The federal government dismissed reports that a minority cabinet was under consideration as "completely out of thin air". CSU leader Markus Söder and Saxony minister-president Michael Kretschmer publicly warned that a second consecutive collapse of a democratic federal government after the Scholz coalition would be "a penalty kick with no goalkeeper" for the AfD, while urging the coalition to accelerate rather than dilute reforms. Söder's public support for Merz was widely read as conditional.

Commentators noted the absence of an agreed successor and the risk that a snap election would further strengthen the AfD, which limited the incentive for either coalition party to bring the government down immediately. Political scientist Thomas Biebricher argued that Merz had failed at "one of the basic tasks of leadership: making the case to voters that accepting bitter pills now could lead to a brighter future." Die Zeit editor Bernd Ulrich wrote that the crisis had begun to "stabilise" Merz because nobody else wanted the post. On 13–14 September Merz travelled to an EU Arctic security summit in Rovaniemi, Finland, and used the flight to telephone senior CDU figures; he took no press questions on the domestic crisis.

==Reactions==
===Domestic===
Mainstream parties restated the firewall against coalition with the AfD at federal and, in most cases, state level, while a growing minority of voters and some eastern CDU politicians questioned it. Anti-AfD demonstrations took place in several cities after the Saxony-Anhalt result. Coverage in Der Spiegel after the election called Merz "clearly the wrong man for the job at this time".

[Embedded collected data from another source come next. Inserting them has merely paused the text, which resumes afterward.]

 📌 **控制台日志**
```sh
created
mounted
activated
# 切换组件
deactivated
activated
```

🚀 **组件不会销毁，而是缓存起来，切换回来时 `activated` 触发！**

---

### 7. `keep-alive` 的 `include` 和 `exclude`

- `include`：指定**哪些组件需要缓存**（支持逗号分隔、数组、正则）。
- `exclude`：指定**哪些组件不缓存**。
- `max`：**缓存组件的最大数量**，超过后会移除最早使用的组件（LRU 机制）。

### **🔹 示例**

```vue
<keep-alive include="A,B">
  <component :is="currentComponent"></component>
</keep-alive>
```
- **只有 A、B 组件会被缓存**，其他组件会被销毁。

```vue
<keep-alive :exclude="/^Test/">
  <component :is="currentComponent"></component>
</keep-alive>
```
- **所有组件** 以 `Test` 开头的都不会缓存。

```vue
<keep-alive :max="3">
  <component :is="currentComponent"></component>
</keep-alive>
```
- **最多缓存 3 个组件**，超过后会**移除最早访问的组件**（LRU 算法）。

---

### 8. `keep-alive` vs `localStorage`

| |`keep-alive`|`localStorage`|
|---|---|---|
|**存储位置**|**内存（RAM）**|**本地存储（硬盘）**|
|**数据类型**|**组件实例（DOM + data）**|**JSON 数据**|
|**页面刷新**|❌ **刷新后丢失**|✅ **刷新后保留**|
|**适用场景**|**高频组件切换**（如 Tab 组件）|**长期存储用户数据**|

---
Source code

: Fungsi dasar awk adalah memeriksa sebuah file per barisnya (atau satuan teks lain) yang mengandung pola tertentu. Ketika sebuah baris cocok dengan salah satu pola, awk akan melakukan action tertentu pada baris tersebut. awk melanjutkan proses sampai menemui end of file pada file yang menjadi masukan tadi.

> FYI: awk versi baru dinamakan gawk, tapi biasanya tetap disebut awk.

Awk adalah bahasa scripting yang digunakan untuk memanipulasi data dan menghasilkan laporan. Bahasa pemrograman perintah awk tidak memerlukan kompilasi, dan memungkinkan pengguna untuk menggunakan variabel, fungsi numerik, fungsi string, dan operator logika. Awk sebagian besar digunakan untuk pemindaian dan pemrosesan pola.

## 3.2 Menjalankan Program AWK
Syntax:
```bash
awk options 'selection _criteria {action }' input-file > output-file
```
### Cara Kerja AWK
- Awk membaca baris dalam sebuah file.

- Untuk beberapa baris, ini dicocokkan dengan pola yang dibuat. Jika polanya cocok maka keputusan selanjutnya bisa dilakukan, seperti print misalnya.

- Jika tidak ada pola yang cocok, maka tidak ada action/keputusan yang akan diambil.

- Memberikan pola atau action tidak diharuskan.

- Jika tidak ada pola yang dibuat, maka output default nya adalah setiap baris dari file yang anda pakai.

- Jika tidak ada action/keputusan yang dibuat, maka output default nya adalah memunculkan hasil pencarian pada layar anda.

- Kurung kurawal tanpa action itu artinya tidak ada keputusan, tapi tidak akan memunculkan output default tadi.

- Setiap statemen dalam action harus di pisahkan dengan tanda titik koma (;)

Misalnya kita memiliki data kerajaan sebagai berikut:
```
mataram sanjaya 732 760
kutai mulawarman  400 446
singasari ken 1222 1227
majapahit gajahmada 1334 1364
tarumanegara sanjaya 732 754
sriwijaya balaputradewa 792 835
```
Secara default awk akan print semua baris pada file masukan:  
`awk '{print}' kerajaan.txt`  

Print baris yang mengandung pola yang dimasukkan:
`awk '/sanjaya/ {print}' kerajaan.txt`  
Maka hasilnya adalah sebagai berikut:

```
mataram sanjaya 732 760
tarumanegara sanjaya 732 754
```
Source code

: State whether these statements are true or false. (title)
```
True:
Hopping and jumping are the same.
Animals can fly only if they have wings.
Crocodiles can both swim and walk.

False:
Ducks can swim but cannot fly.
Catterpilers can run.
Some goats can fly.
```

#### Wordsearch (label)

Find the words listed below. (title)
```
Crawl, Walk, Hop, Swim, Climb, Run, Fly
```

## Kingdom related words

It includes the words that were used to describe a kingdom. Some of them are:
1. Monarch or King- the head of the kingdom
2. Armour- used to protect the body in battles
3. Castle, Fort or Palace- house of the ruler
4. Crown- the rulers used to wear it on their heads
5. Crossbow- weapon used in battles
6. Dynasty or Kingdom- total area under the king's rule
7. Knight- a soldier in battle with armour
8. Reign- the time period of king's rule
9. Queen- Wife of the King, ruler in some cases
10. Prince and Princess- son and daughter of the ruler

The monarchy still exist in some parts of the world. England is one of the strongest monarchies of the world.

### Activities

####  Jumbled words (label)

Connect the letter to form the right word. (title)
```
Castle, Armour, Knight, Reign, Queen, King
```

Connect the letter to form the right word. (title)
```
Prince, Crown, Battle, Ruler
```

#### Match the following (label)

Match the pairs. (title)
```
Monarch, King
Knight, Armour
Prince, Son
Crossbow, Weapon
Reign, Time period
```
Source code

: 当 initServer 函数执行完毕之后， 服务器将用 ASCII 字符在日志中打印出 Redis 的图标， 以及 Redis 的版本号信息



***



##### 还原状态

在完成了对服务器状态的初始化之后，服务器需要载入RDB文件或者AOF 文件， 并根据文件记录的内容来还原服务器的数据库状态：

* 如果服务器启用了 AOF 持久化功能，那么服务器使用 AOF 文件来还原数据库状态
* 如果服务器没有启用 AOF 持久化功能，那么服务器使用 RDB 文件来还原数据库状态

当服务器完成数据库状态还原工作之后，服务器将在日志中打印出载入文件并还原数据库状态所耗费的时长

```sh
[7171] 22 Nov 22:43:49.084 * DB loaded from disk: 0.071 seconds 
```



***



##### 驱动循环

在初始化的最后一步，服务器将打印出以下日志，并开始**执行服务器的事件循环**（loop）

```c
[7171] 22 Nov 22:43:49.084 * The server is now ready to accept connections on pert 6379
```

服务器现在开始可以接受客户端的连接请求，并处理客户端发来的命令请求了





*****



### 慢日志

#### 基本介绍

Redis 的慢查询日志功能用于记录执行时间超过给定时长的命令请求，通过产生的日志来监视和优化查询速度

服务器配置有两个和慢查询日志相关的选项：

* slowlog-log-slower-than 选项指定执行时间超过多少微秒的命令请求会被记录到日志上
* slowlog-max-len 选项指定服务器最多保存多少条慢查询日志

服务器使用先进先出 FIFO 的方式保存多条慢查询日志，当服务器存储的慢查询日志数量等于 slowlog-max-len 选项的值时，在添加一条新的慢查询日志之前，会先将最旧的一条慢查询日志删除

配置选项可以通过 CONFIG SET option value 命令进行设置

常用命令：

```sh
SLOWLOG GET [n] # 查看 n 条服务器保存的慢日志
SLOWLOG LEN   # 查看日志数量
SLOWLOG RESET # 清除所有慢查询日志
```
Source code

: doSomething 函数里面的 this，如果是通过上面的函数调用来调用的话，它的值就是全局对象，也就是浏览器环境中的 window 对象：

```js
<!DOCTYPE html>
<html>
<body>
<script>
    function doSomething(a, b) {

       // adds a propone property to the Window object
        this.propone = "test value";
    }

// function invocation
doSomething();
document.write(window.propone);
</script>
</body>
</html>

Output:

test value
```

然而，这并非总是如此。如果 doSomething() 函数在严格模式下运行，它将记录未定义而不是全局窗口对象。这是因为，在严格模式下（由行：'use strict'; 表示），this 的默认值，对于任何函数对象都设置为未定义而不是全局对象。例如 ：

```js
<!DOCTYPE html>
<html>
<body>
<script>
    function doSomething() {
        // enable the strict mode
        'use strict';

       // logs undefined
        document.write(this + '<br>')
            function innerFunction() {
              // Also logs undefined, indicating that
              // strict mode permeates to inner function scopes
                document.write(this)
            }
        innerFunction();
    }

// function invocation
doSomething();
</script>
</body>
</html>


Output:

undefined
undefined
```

In the public, an internet meme called "Merz Leck Eier" (Merz Lick Balls) garnered traction within Germany. The meme originates from a Berlin student’s protest sign at an anti-conscription demonstration on 5 March 2026 that mocked the Bundeswehr’s testicular medical check during military screening. After police seized the sign, the phrase spread via the Streisand effect into stickers, concert chants, Google Maps pranks, and German rap tracks—most prominently Vita’s song "Merz Leck Eier". An oronym of the phrase, “Mehrzweckeier”, was later rejected as a Youth Word of the Year candidate because it was judged a personal insult and campaign slogan rather than a general slang term.

===International===
Trump's congratulation of the AfD and Merz's postponement of their call were the most visible foreign-policy by-product of the crisis. European analysts treated the Saxony-Anhalt result as a warning about the stability of Germany's political centre and about Berlin's capacity to deliver on defence, fiscal and industrial commitments.